Heavy metals like lead are associated with coal, and chrome with the residues of stainless steel process equipment. Coal dust from ancient basement coal bins and power plant stockpiles might account for some of what's being found in the EPA samples, for example.
The Gulf coast is the recent home of the invasive and destructive Formosan Termite as well as native termite species. Before the recent ban by USEPA of copper/chrome/arsenic (CCA) pressure treated wood, treated lumber was used for footers, uprights, and decking to help resist termites and biodegradation. The presence of metals that may have originated from treated lumber comes as no surprise.
Landfilling is going to be needed for the broken timbers, facade elements, cladding, roofing, tree limbs, and roots. However, large scale building material recycling certainly could be feasible. Perhaps the efforts of sorting, cleaning, preparing, and distribution can provide some jobs and raw materials for a new crew of green designers.
To make recycling of construction waste safe, and deal with the lead paint that remains, we expect a lot of lead test kits to be sold.

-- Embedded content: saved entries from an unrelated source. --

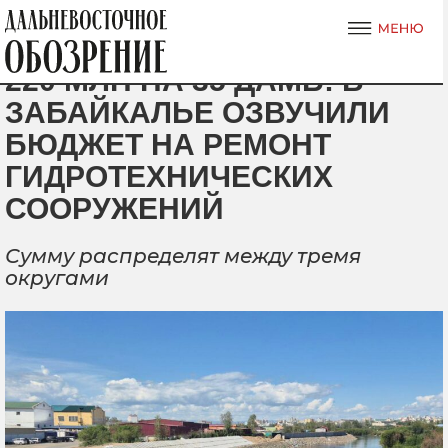
220 МЛН НА 35 ДАМБ: В
ЗАБАЙКАЛЬЕ ОЗВУЧИЛИ
БЮДЖЕТ НА РЕМОНТ
ГИДРОТЕХНИЧЕСКИХ
СООРУЖЕНИЙ
Сумму распределят между тремя
округами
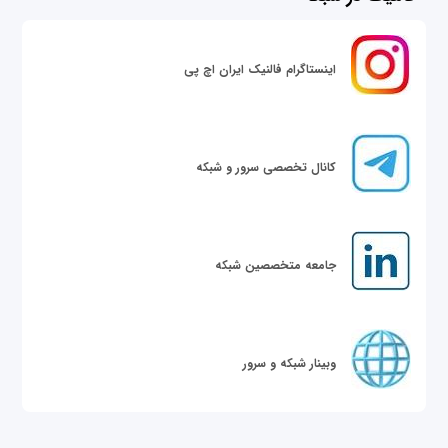
اینستاگرام فالنیک ایران اچ پی
کانال تخصصی سرور و شبکه
جامعه متخصصین شبکه
وبینار شبکه و سرور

Are there enough pressure washers in the whole country to do this job we wonder? What sort of personal protection is appropriate for everyday people to use? And what kind of surfactants are green and yet effective enough for the cleanup? Fast answers needed.

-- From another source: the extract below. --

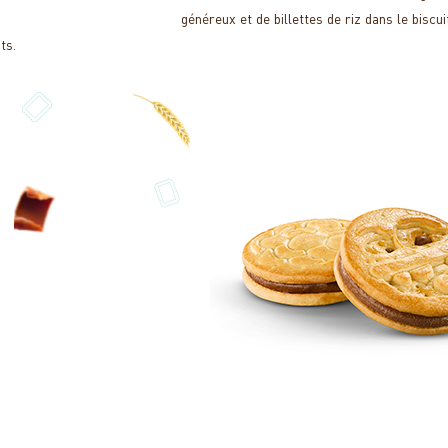
.
généreux et de billettes de riz dans le biscu
ts.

As for the fallen trees, that's a whole lot of potential fire wood or mulch. We can hardly imagine that the nation needs the volume of wood chips that Katrina could provide; plus, grinding it all into mulch would be energy intensive and polluting. Without proper sorting, there's a chance that CCA treated wood will be mulched in with the landscape trimmings and stumps. Keeping that stuff for the landfill is important.
The heating season on the gulf coast is brief, and severe cold so rare that reliance on small wood burning space heaters could be sensible, especially for those with little money to spend on a new furnace. Some wood burning pellet models are designed to emit little in the way of particulates or carbon monoxide. An EPA list of low emission certified wood stoves is here.
Given the scale of the problem, TreeHuggers need to get ready for the challenges of cleanup, turning waste into resources, getting the right technologies, and planting pollution tolerant native trees. That's what we think anyhow. What about you?